» GIVEN TEXT:
Function not found in R doParallel 'foreach' - Error in { : task 1 failed - "could not find function "raster""

R

R Problem Overview


I am trying to use a high performance cluster at my institution for the first time and I have hit a problem that I can't resolve.

The following code returns an error:

ptime<-system.time({
  r <- foreach(z = 1:length(files),.combine=cbind) %dopar% {
    raster <- raster(paste(folder,files[1],sep=""))
    data<-getValues(raster)
    clp <- na.omit(data)
    for(i in 1:length(classes)){
      results[i,z]<-length(clp[clp==classes[i]])/length(clp)
      print(z)
    }
  }
})

Error in { : task 1 failed - "could not find function "raster""

A also tried a different foreach code for another task I have:

r <- foreach (i=1:length(poly)) %dopar% {
  clip<-gIntersection(paths,poly[i,])
  lgth<-gLength(clip)
  vid<-poly@data[i,3]
  path.lgth[i,] <- c(vid,lgth)
  print(i)
}

and this time the gIntersection function isn't found. Obviously the packages are all installed and loaded. After reading some forum posts it seem it has to do with the environment that the functions execute/operate in.

Can someone please help? I'm not a programmer!

Thank you!

Update:

I have adjusted my code for the solution provided:

results<-matrix(nrow=length(classes),ncol=length(files))
dimnames(results)[[1]]<-classes
dimnames(results)[[2]]<-files

ptime<-system.time({
    foreach(z = 1:length(files),.packages="raster") %dopar% {
    raster <- raster(paste(folder,files[z],sep=""))
    data<-getValues(raster)
    clp <- na.omit(data)
    for(i in 1:length(classes)){
      results[i,z]<-length(clp[clp==classes[i]])/length(clp)
      print(z)
    }
  }
})

But what I get is an output (my results matrix) filled with na's. As you can see I create a matrix object called results to fill with results (which works with for loops), but after reading the documentation for foreach it seems that you save your results differently with this function.

» PROMPT 1:
In the R forum thread, which function is reported as not found when the second foreach code runs?
The R forum thread and the rows that follow it are unrelated.

» DATASET EXTRACT:
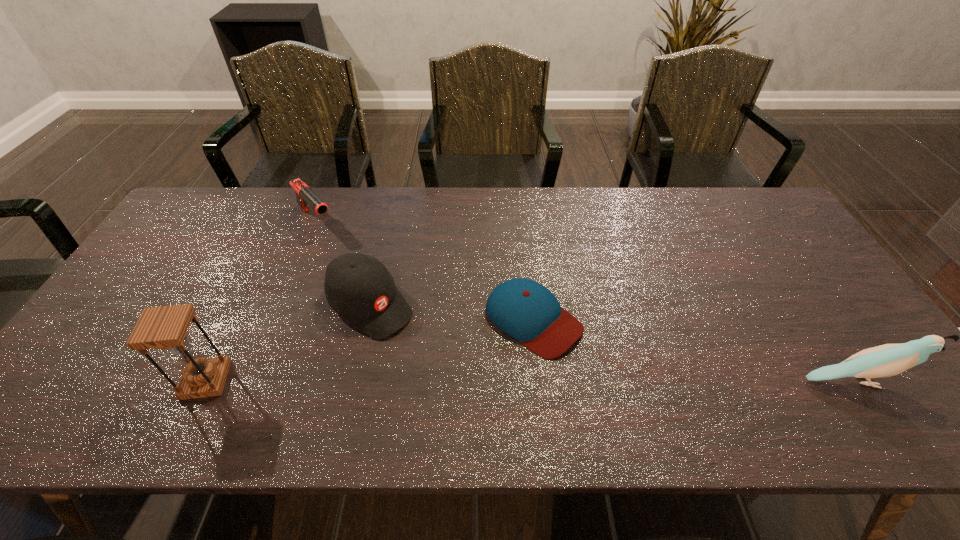
Where is `free point between the tallest object and the gun`? The width and height of the screenshot is (960, 540). free point between the tallest object and the gun is located at coordinates (261, 301).

The image size is (960, 540). Identify the location of free point between the second object from right to left and the taller baseball cap. (452, 313).

Identify the location of empty space between the bird and the shortest object. The height and width of the screenshot is (540, 960). (694, 350).

You are a GUI agent. You are given a task and a screenshot of the screen. Output one action in this format:
    pyautogui.click(x=<x>, y=<y>)
    Task: Click on the unoccupied area between the taller baseball cap and the fourth object from left to right
    This screenshot has height=540, width=960.
    Given the screenshot: What is the action you would take?
    pyautogui.click(x=452, y=313)

Locate an element on the screen. This screenshot has width=960, height=540. vacant area that lies between the shorter baseball cap and the third object from right to left is located at coordinates (452, 313).

I want to click on free space that is in between the farthest object and the shortest object, so click(x=425, y=271).

At what (x,y) coordinates should I click in order to perform the action: click on vacant area between the shortest object and the taller baseball cap. Please return your answer as a coordinate pair (x, y). Looking at the image, I should click on (452, 313).

The width and height of the screenshot is (960, 540). In order to click on object that can be found as the second closest to the third object from right to left in this screenshot , I will do `click(165, 327)`.

Select which object appears as the fourth closest to the tallest object. Please provide its 2D coordinates. Your answer should be formatted as a tuple, i.e. [(x, y)], where the tuple contains the x and y coordinates of a point satisfying the conditions above.

[(887, 360)]

Locate an element on the screen. This screenshot has width=960, height=540. free space that satisfies the following two spatial constraints: 1. on the front side of the hourglass; 2. at the face of the rightmost object is located at coordinates (205, 381).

» PROMPT 2:
Reproduce the rows starting with the line that contains "[(887, 360)]" and going on through the last line of the rows, both ends included.

» TASK ANSWER 1:
The gIntersection function.

» TASK ANSWER 2:
[(887, 360)]

Locate an element on the screen. This screenshot has width=960, height=540. free space that satisfies the following two spatial constraints: 1. on the front side of the hourglass; 2. at the face of the rightmost object is located at coordinates (205, 381).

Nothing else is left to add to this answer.